Kendisini nöbet eylemi alanında “Şu çatılarını gördüğünüz evlerde doğdum. İkizköylü'yüm. İki çocuk annesiyim. Tarımla ve hayvancılıkla uğraşmaya çalışıyorum” sözleriyle tanımlayan Necla Işık, VOA Türkçe’ye nasıl hem hukuki hem de fiziki olarak mücadele ettiklerini anlattı.

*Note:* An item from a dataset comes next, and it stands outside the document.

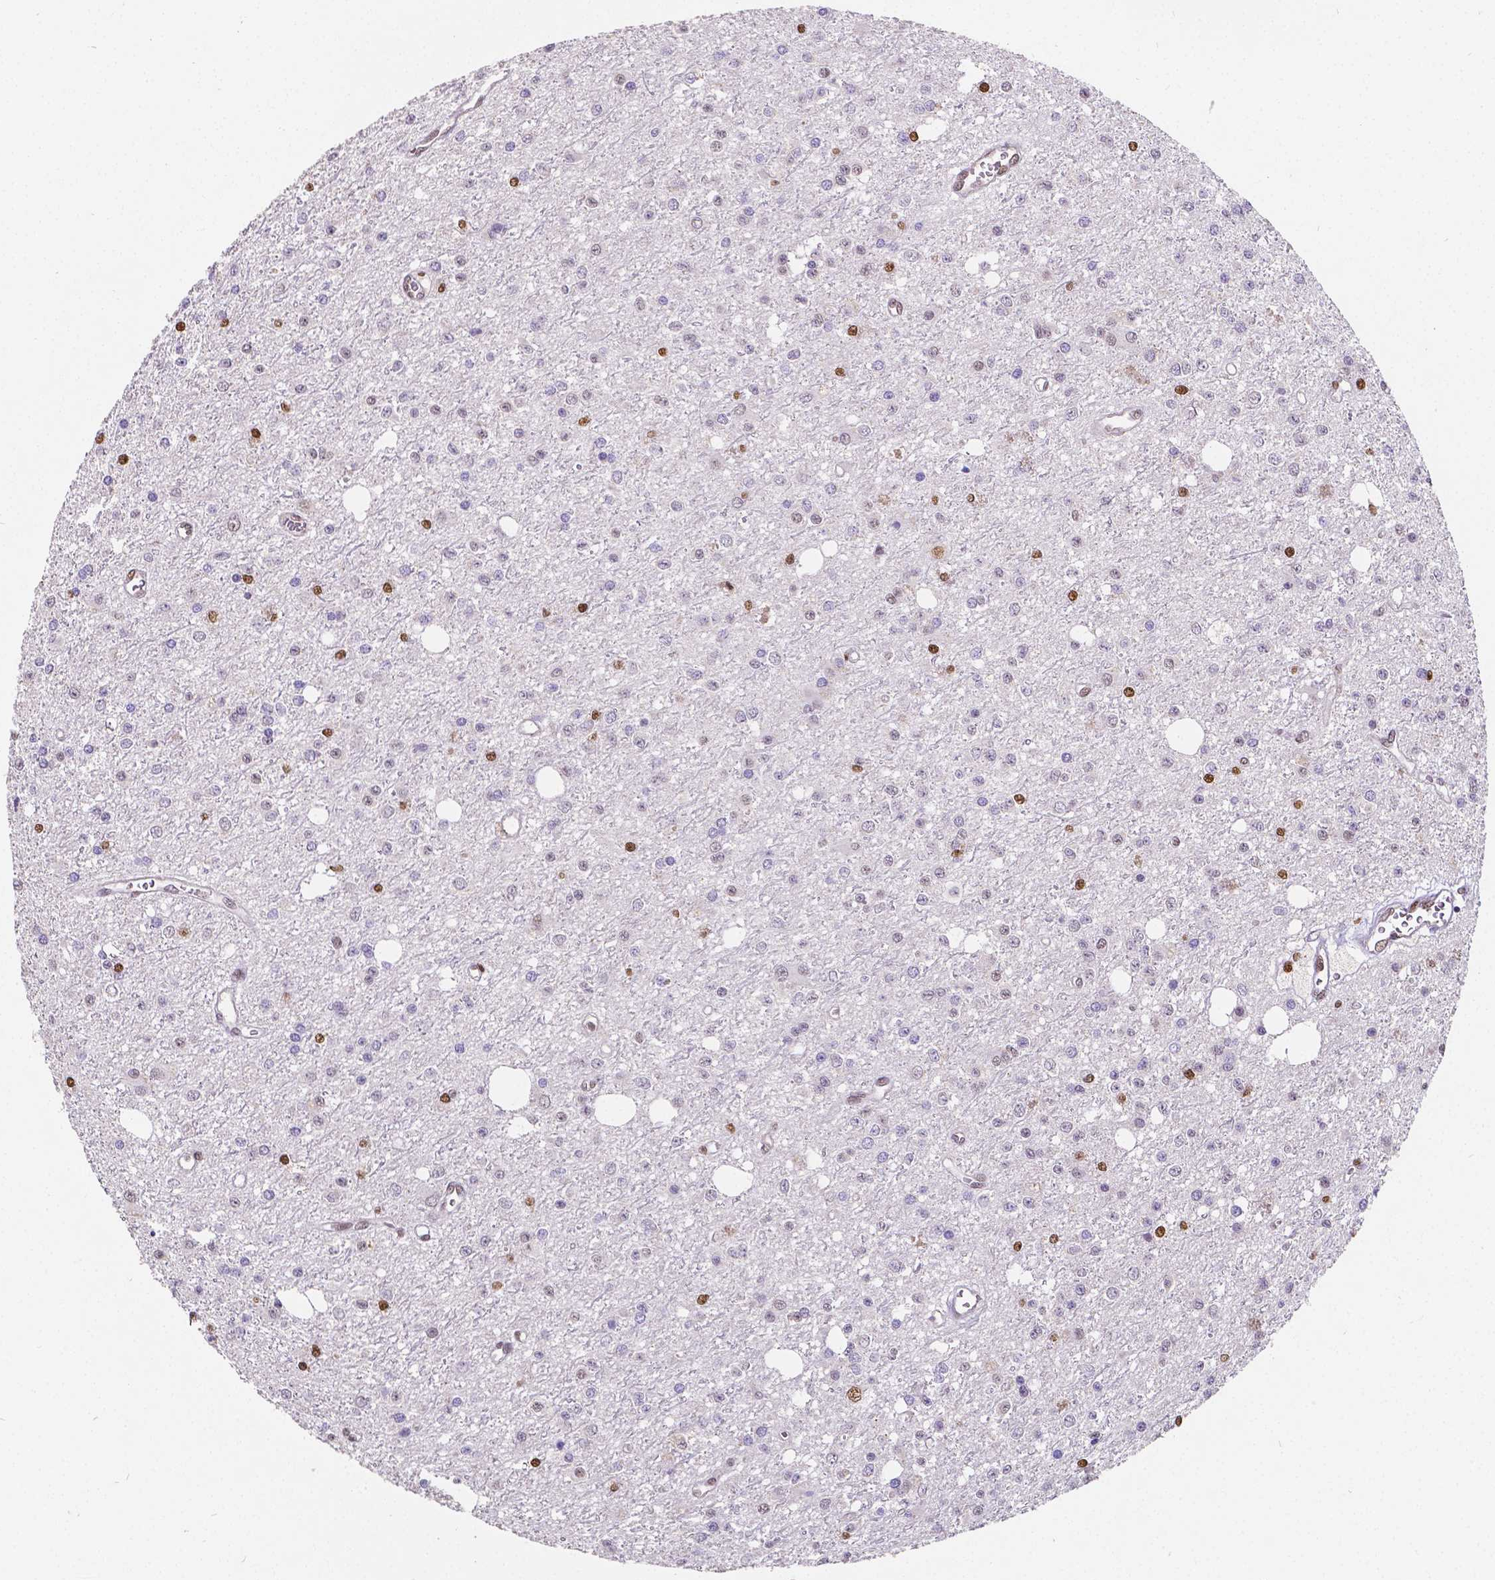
{"staining": {"intensity": "moderate", "quantity": "<25%", "location": "nuclear"}, "tissue": "glioma", "cell_type": "Tumor cells", "image_type": "cancer", "snomed": [{"axis": "morphology", "description": "Glioma, malignant, Low grade"}, {"axis": "topography", "description": "Brain"}], "caption": "The micrograph shows immunohistochemical staining of glioma. There is moderate nuclear positivity is seen in approximately <25% of tumor cells.", "gene": "MEF2C", "patient": {"sex": "female", "age": 45}}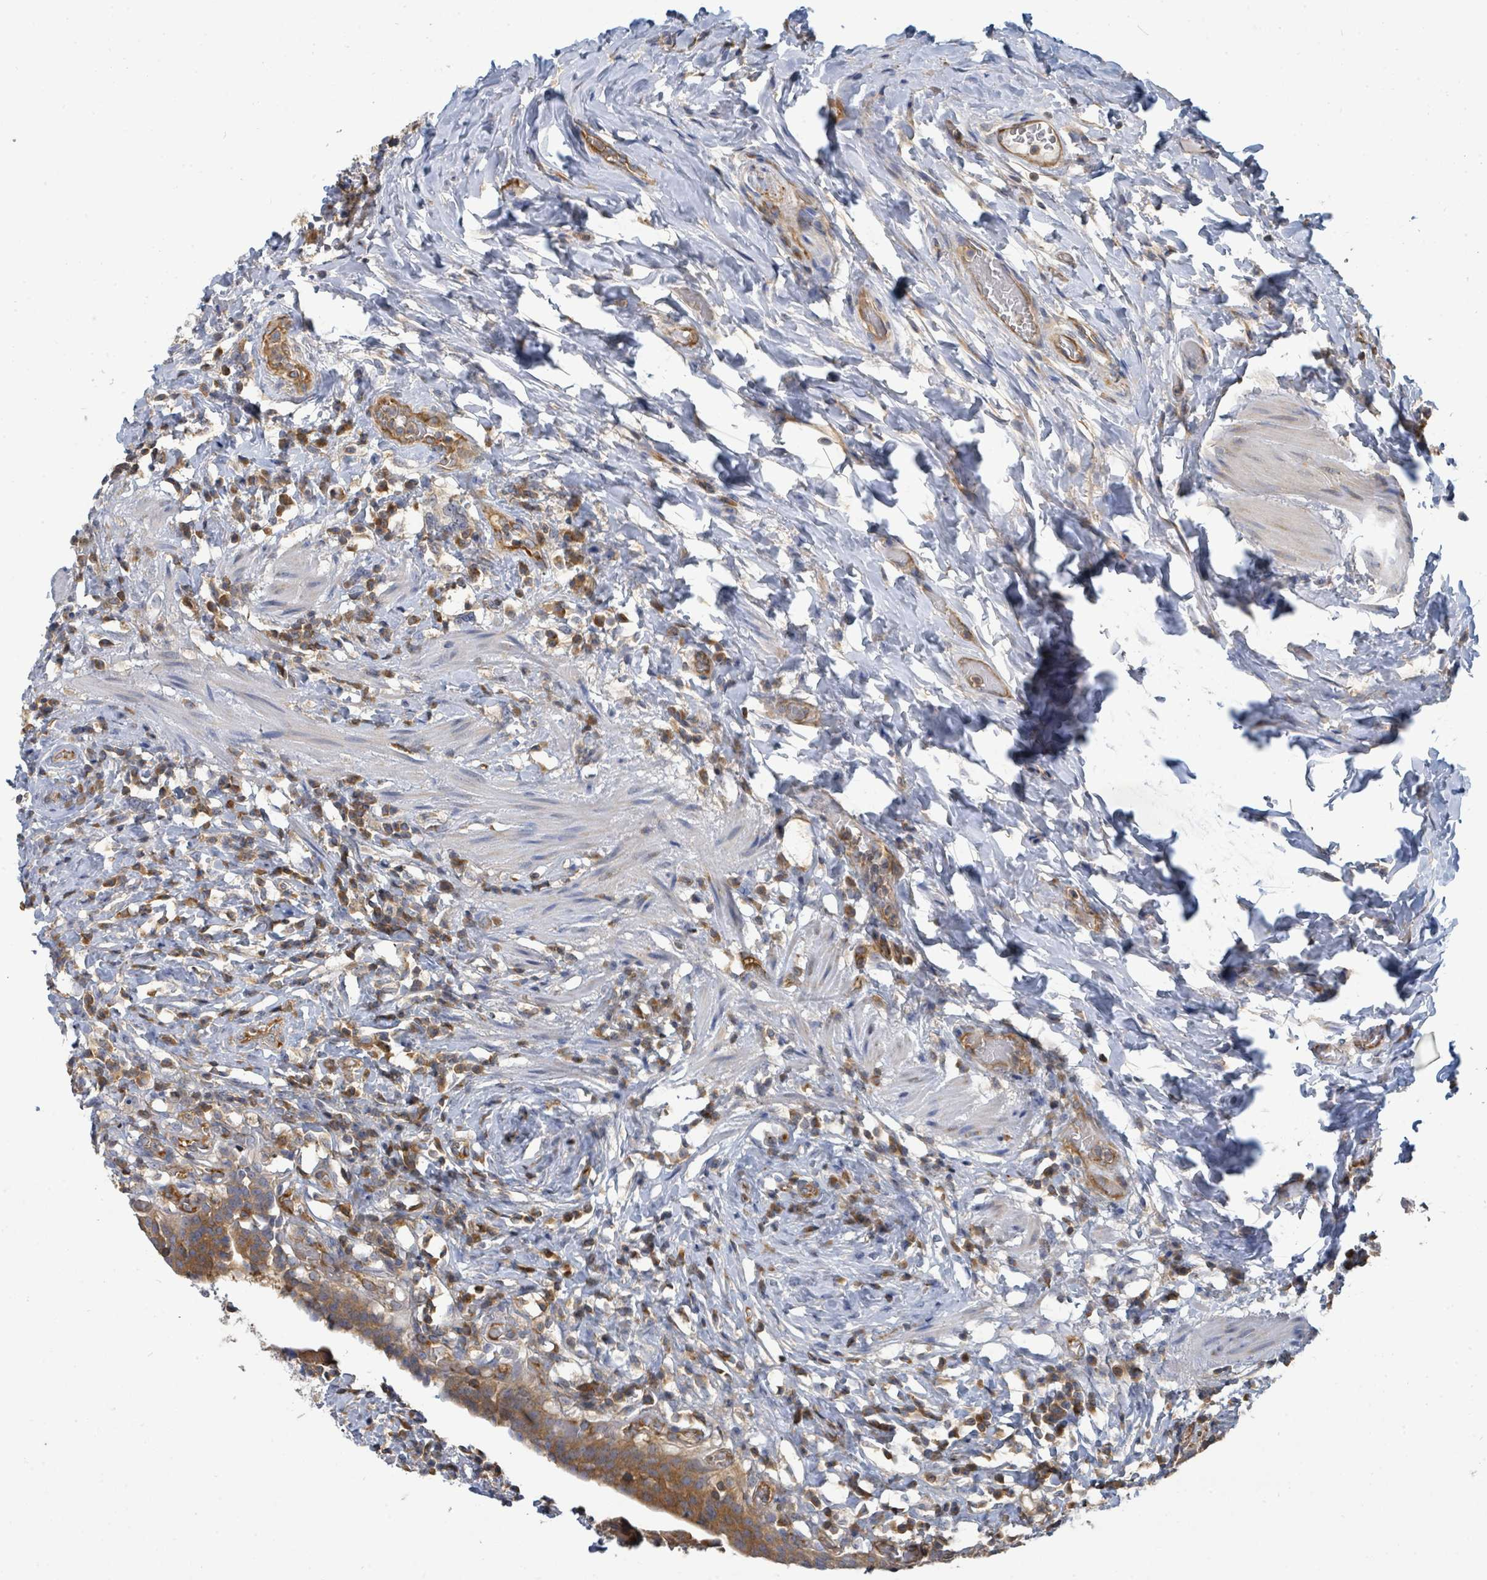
{"staining": {"intensity": "moderate", "quantity": ">75%", "location": "cytoplasmic/membranous"}, "tissue": "urinary bladder", "cell_type": "Urothelial cells", "image_type": "normal", "snomed": [{"axis": "morphology", "description": "Normal tissue, NOS"}, {"axis": "morphology", "description": "Inflammation, NOS"}, {"axis": "topography", "description": "Urinary bladder"}], "caption": "Protein staining of unremarkable urinary bladder displays moderate cytoplasmic/membranous expression in about >75% of urothelial cells. The staining was performed using DAB (3,3'-diaminobenzidine) to visualize the protein expression in brown, while the nuclei were stained in blue with hematoxylin (Magnification: 20x).", "gene": "BOLA2B", "patient": {"sex": "male", "age": 64}}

Limak ile IC şirketlerine karşı Yeniköy-Kemerköy Termik Santrali’nin maden ocağını her gün büyütmesi üzerine dört yıl önce mücadele etme kararı aldıklarını kaydeden Işık, “Bu termik santral şirketine karşı topraklarımızı, zeytin ağaçlarımızı, geçim kaynaklarımızı ve Akbelen Ormanı’nı ve tüm canlıların yaşam kaynağını aslında korumak için bir mücadele için bu dört senedir buradayız. Son iki senedir de nöbet alanımızı bir an bile boş bırakmadan mücadele ediyoruz. Deprem zamanında herkes deprem bölgelerine yoğunlaştığı zamanda bile nöbet alanımızdaydık. Seçim zamanında herkes yine seçimlere odaklandığında yine burada köylüler olarak çok yalnız kaldık. O zaman bile başta kadınlar olmak üzere gündüz iki saatte bir buradaki nöbeti sürdürerek burayı koruduk” diye anlattı.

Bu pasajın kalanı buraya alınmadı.